* WHAT THIS TASK INVOLVES
Rewrite the items below, swapping every "common name" for "vernacular name" and leaving everything else untouched.

## BEGIN AVAILABLE RECORDS

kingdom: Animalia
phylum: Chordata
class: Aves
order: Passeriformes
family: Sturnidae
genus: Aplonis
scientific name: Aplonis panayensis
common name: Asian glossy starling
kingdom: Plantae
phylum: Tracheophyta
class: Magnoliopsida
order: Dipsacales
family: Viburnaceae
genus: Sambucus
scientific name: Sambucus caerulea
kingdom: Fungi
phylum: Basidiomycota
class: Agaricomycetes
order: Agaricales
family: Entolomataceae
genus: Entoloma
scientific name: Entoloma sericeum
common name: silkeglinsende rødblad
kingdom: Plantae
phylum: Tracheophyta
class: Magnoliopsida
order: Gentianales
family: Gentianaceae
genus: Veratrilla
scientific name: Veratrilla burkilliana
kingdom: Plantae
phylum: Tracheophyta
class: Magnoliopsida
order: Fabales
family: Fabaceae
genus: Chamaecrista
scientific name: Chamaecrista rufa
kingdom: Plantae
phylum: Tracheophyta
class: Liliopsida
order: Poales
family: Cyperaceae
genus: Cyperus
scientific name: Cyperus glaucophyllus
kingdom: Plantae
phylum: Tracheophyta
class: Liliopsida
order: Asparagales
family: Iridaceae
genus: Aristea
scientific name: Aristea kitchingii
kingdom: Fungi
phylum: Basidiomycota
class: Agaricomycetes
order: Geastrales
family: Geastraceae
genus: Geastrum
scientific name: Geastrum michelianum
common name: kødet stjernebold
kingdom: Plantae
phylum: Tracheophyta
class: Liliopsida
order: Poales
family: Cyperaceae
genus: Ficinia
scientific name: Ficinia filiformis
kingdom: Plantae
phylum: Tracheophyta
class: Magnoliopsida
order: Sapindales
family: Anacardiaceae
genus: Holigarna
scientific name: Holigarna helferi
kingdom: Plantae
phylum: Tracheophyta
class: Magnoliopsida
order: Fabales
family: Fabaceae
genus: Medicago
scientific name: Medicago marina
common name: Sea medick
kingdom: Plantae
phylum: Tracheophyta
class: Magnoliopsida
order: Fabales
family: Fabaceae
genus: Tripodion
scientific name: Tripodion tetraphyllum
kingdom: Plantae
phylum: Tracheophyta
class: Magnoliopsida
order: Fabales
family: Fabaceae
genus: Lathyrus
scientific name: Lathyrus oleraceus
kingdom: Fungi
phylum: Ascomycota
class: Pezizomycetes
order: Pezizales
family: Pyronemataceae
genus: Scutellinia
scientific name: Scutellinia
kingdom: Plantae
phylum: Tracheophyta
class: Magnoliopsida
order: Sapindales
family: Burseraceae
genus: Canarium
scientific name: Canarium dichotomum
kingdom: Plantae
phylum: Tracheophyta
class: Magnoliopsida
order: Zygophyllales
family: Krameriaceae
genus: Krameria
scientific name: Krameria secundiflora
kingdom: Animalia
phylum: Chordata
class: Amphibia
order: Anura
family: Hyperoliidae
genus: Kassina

## END AVAILABLE RECORDS

* EXERCISE SOLUTION
kingdom: Animalia
phylum: Chordata
class: Aves
order: Passeriformes
family: Sturnidae
genus: Aplonis
scientific name: Aplonis panayensis
vernacular name: Asian glossy starling
kingdom: Plantae
phylum: Tracheophyta
class: Magnoliopsida
order: Dipsacales
family: Viburnaceae
genus: Sambucus
scientific name: Sambucus caerulea
kingdom: Fungi
phylum: Basidiomycota
class: Agaricomycetes
order: Agaricales
family: Entolomataceae
genus: Entoloma
scientific name: Entoloma sericeum
vernacular name: silkeglinsende rødblad
kingdom: Plantae
phylum: Tracheophyta
class: Magnoliopsida
order: Gentianales
family: Gentianaceae
genus: Veratrilla
scientific name: Veratrilla burkilliana
kingdom: Plantae
phylum: Tracheophyta
class: Magnoliopsida
order: Fabales
family: Fabaceae
genus: Chamaecrista
scientific name: Chamaecrista rufa
kingdom: Plantae
phylum: Tracheophyta
class: Liliopsida
order: Poales
family: Cyperaceae
genus: Cyperus
scientific name: Cyperus glaucophyllus
kingdom: Plantae
phylum: Tracheophyta
class: Liliopsida
order: Asparagales
family: Iridaceae
genus: Aristea
scientific name: Aristea kitchingii
kingdom: Fungi
phylum: Basidiomycota
class: Agaricomycetes
order: Geastrales
family: Geastraceae
genus: Geastrum
scientific name: Geastrum michelianum
vernacular name: kødet stjernebold
kingdom: Plantae
phylum: Tracheophyta
class: Liliopsida
order: Poales
family: Cyperaceae
genus: Ficinia
scientific name: Ficinia filiformis
kingdom: Plantae
phylum: Tracheophyta
class: Magnoliopsida
order: Sapindales
family: Anacardiaceae
genus: Holigarna
scientific name: Holigarna helferi
kingdom: Plantae
phylum: Tracheophyta
class: Magnoliopsida
order: Fabales
family: Fabaceae
genus: Medicago
scientific name: Medicago marina
vernacular name: Sea medick
kingdom: Plantae
phylum: Tracheophyta
class: Magnoliopsida
order: Fabales
family: Fabaceae
genus: Tripodion
scientific name: Tripodion tetraphyllum
kingdom: Plantae
phylum: Tracheophyta
class: Magnoliopsida
order: Fabales
family: Fabaceae
genus: Lathyrus
scientific name: Lathyrus oleraceus
kingdom: Fungi
phylum: Ascomycota
class: Pezizomycetes
order: Pezizales
family: Pyronemataceae
genus: Scutellinia
scientific name: Scutellinia
kingdom: Plantae
phylum: Tracheophyta
class: Magnoliopsida
order: Sapindales
family: Burseraceae
genus: Canarium
scientific name: Canarium dichotomum
kingdom: Plantae
phylum: Tracheophyta
class: Magnoliopsida
order: Zygophyllales
family: Krameriaceae
genus: Krameria
scientific name: Krameria secundiflora
kingdom: Animalia
phylum: Chordata
class: Amphibia
order: Anura
family: Hyperoliidae
genus: Kassina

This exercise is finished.